Price: $73 (Australian RRP, but seen for $54.95 at Dan Murphy’s)

Chivas Regal is perhaps the world’s second most famous whisky, behind Johnnie Walker. For many years people were happy to wet their palates with Johnnie Walker Red Label or Chivas Regal 12 year old, and the more premium whisky blends and single malts seem to have catered for a small niche of the market. Then things started to change. A couple of years ago, at least here in Australia, a “whisky rush” started – people began to buy whisky for drinking or collecting and this continues to this very day, reflected in particular by the explosion of different whiskies now on bottle shop shelves and the number of whisky bars that have popped up in cities that only a few years ago had none. Whatever the cause, it is clear people want whisky. They want good whisky, and they are happy to pay for it. Sometimes in my opinion people pay far too much for good whisky – Scotch Malt Whisky Society (“SMWS”) bottlings were my first glimpse into overpriced and overhyped whisky, which are in my view unworthy of their excessive price tags. Chivas Regal have answered the call of consumers for good whisky, however, with great integrity and have released a new expression on the market this month at the affordable price of $73 (RRP) (Australia) – the Chivas Regal Extra.

Australia is the first country in the world to meet Chivas Regal’s newest family member, the Chivas Regal Extra. The Chivas Regal Extra is different to other Chivas expressions because it includes in its blend a higher proportion of sherry matured whisky.  It is designed to sit in between Chivas Regal 12 year old and Chivas Regal 18 year old in the Chivas family, and in my opinion it is a worthy and welcome addition – it is rich, balanced, flavoursome and the yet another example of a throw the cap in the fire kind of whisky! It is difficult to choose which Chivas Regal I prefer, but if my taste buds ever whisper for an easy drinking but flavourful sherry matured whisky I just might reach for the Chivas Regal Extra.

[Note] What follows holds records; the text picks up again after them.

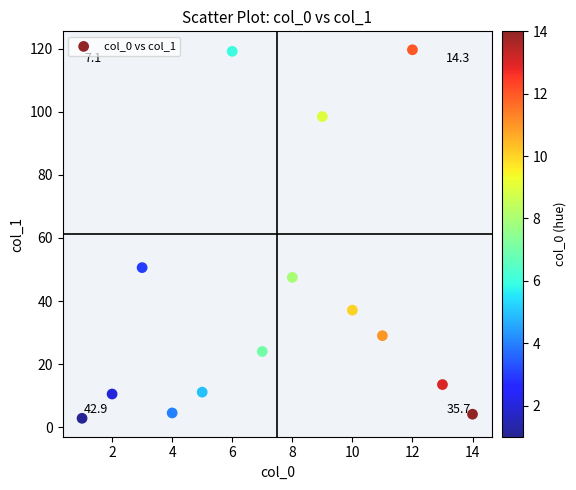

What Y value in the scatter plot is closest to 61?

50.6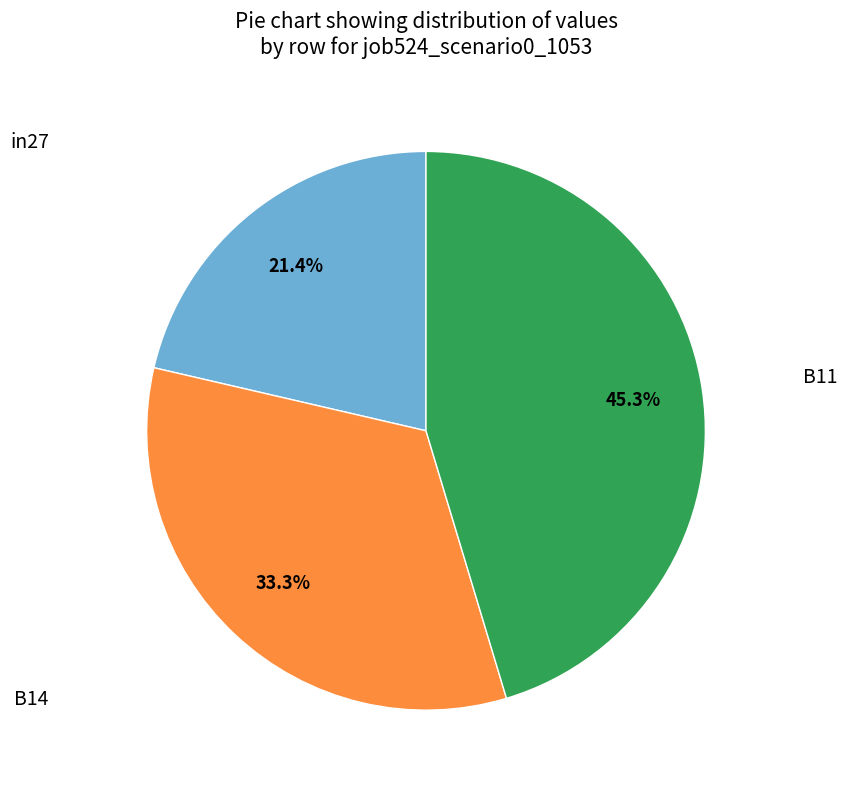

Is there a majority slice in this chart?

No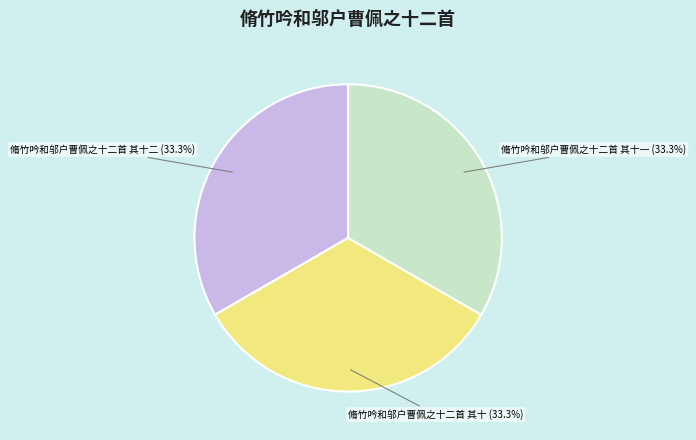

How many slices are in this pie chart?

3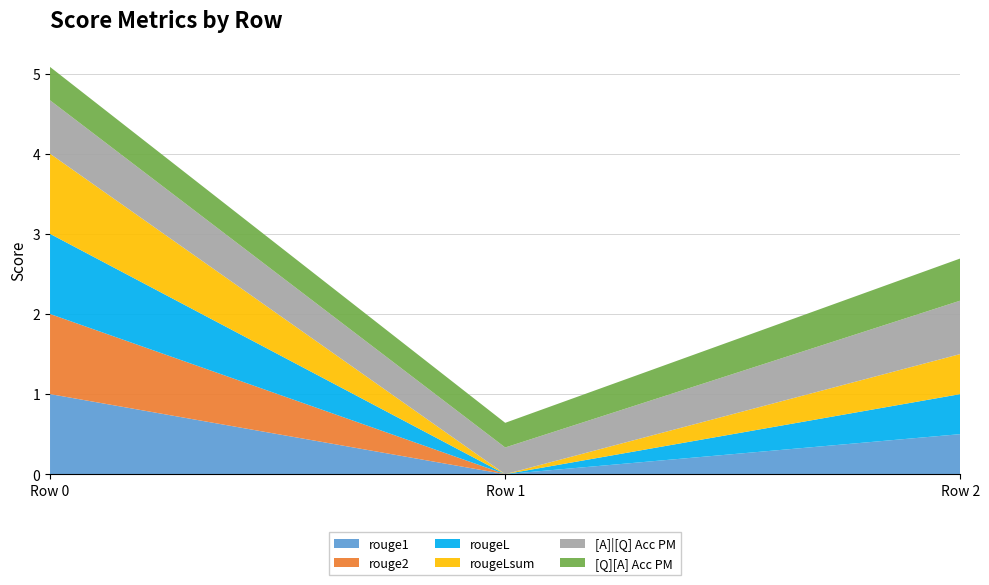

Reading left to right, list all the values displayed in this chart.

rouge1: 1.0	0.0	0.5
rouge2: 1.0	0.0	0.0
rougeL: 1.0	0.0	0.5
rougeLsum: 1.0	0.0	0.5
[A]|[Q] Acc PM: 0.7	0.3	0.7
[Q][A] Acc PM: 0.4	0.3	0.5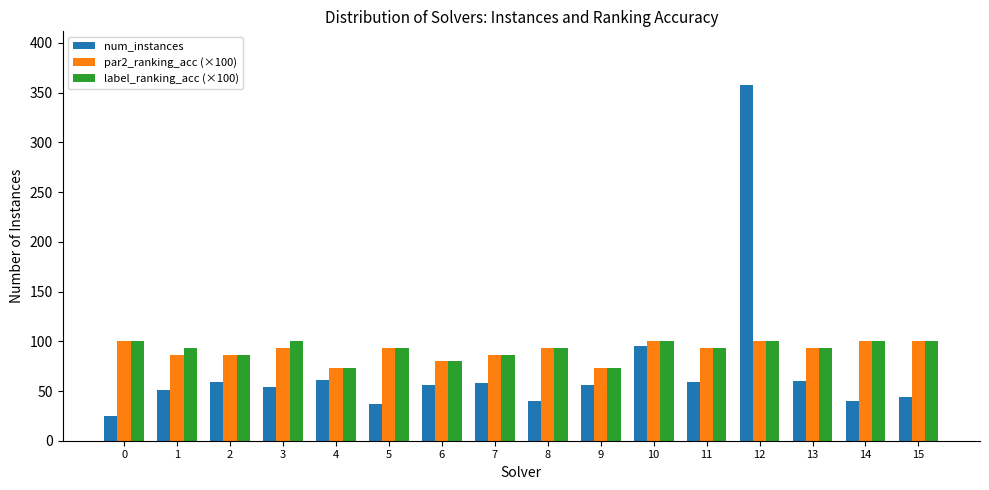

What is the total value across all series at 15?

244.0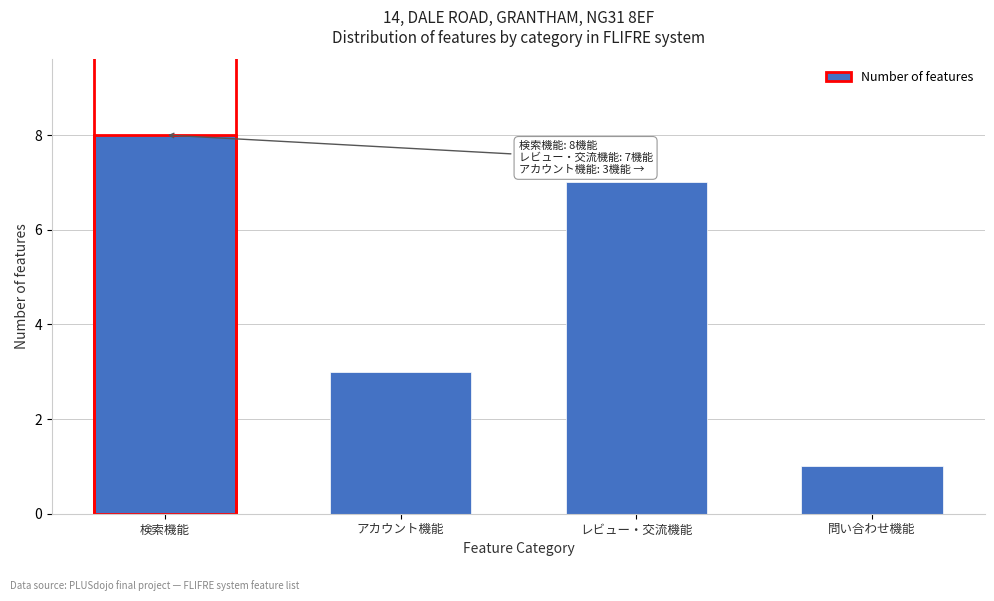

Reading left to right, list all the values displayed in this chart.

8	3	7	1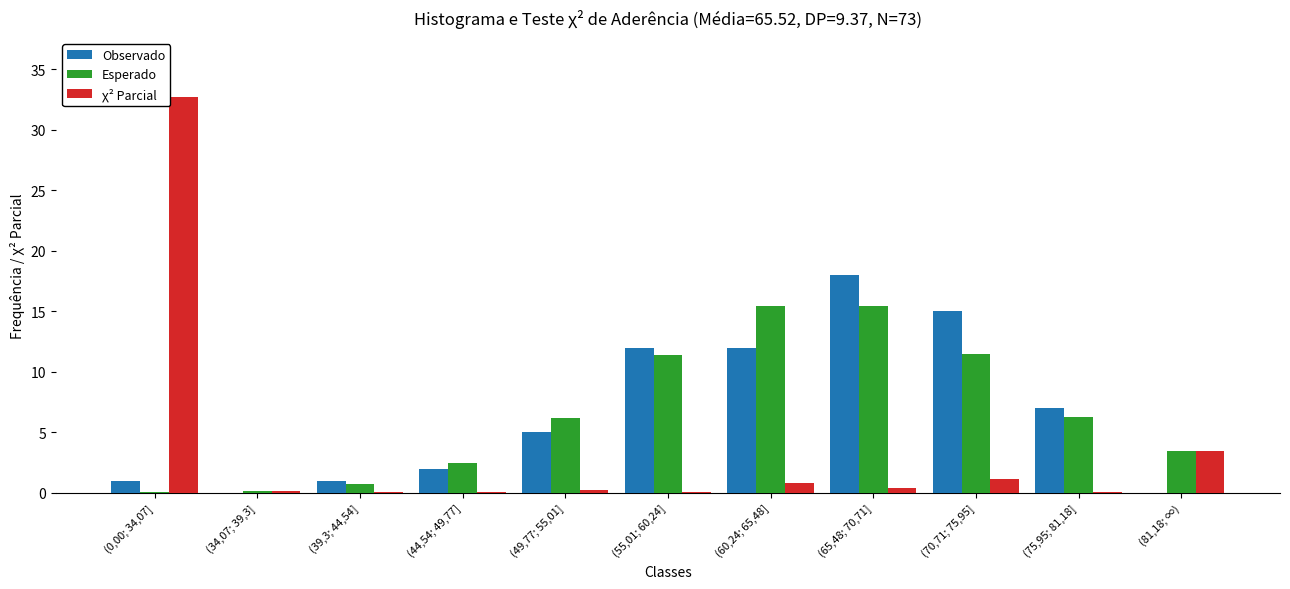

Is the value of Observado at (44,54; 49,77] greater than the value of χ² Parcial at (75,95; 81,18]?

Yes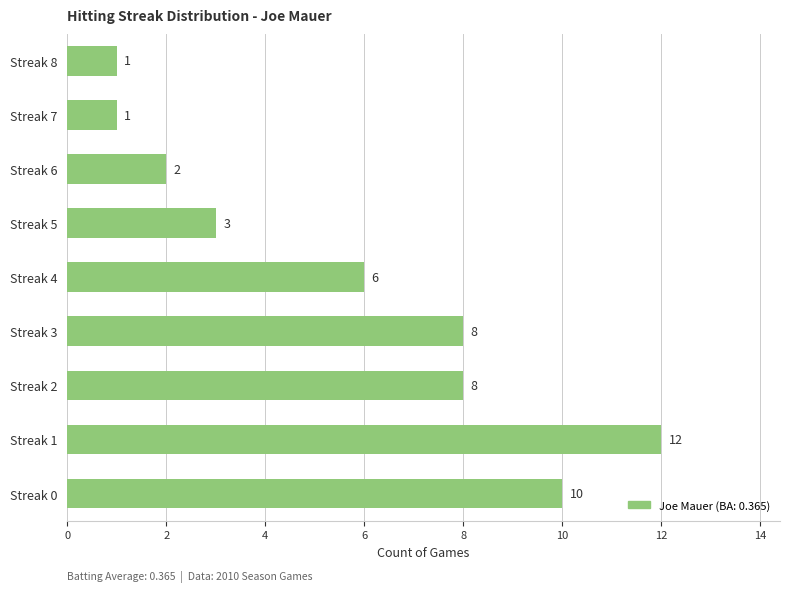

At which category does the chart reach its peak across all series?

Streak 1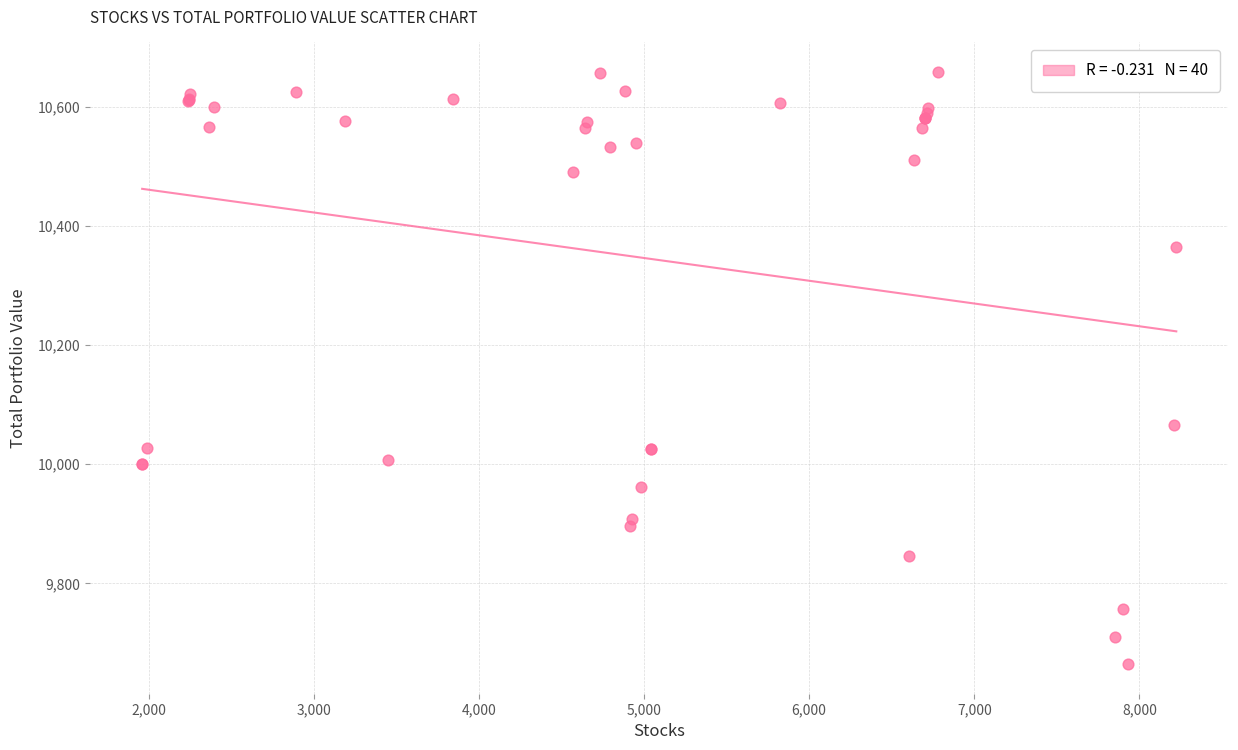

What Y value in the scatter plot is closest to 10161?

10066.5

On the nose sherry, chocolate, cherries, vanilla, caramel, ginger nut biscuit, unlit cigarettes, honey coated cashew nuts and menthol weave together into a sticky sugary blanket that sits over what seems to be very clean whisky. On the palate the whisky is immediately soft and creamy, and then it ignites – it is first quite bitter with a proceeding dryness (astringent, similar to very under-ripe pineapple) that brightens with herbal notes and then, at death’s knock, sweetens into a sugary glow of caramel, vanilla and brandy sautéed cherries with cinnamon and dark chocolate. The finish offers lingering bright herbal notes, with crystalline sugary cherry liquor chocolates remaining alongside soft hints of creamy vanilla and shaved almonds over a caramel coffee frappe.

Overall, Chivas Regal Extra is an extremely drinkable blended Scotch whisky that showcases more pronounced sherry notes than Chivas Regal 12 year old, but with the same famous level of balance and poise. It is an impressive addition to the Chivas Regal core range, and at its current price of $54.95 at Dan Murphy’s, it is a must try whisky for fans of Chivas Regal or sherry matured whisky. It also holds up nicely in cocktails and mixed drinks.